Richard Pancer, Department of Computer Science, University of Toronto:

The Parallel Solution of ABD Systems Arising in Numerical Methods for BVPs for ODEs

Many numerical algorithms for the solution of Boundary Value Problems (BVPs) for Ordinary Differential Equations (ODEs) contain significant components that can be parallelized easily, and this parallelization can result in substantial speedups on machines with a modest number of processors. An important step in most of these algorithms, and often the most computationally-intensive step, is the numerical solution of an Almost Block Diagonal (ABD) system of linear algebraic equations. The parallelization of this step is not so straightforward as the obvious approach leads to a potentially unstable algorithm. The proper treatment of the ABD system has proven to be a challenge in the design of parallel BVP codes.

In this talk we present three algorithms for the parallel solution of ABD systems. Two of the algorithms, SLF-QR and SLF-LU, were discovered independently by us and by S.J. Wright in the 1990s. These algorithms use standard QR and LU factorizations, respectively, to control stability. In earlier papers, Wright proved SLF-QR is stable and showed SLF-LU is stable under certain assumptions.
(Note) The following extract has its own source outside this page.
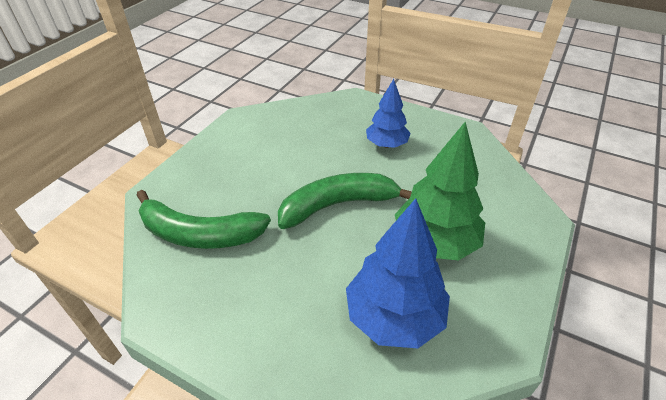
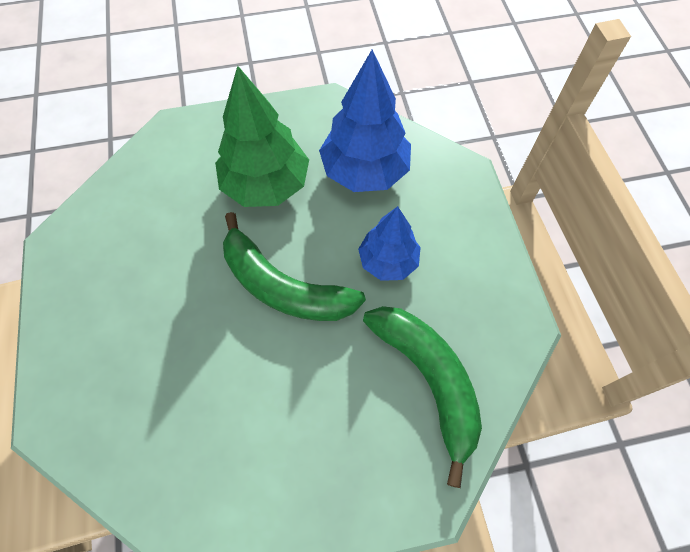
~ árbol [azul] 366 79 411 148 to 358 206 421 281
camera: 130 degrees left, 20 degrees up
The third algorithm, RSCALE, is based on a notably different numerical technique which reduces fill-in and local operation counts. RSCALE is more than twice as fast as SLF-QR and marginally faster than SLF-LU. Moreover, we show that a variant of SLF-LU is potentially unstable on a surprising number of randomly-generated, well-posed problems. Since these problems pose no difficulty for either of the other two algorithms, we believe that SLF-QR, not SLF-LU, may be RSCALE's nearest competitor in terms of both speed and reliability.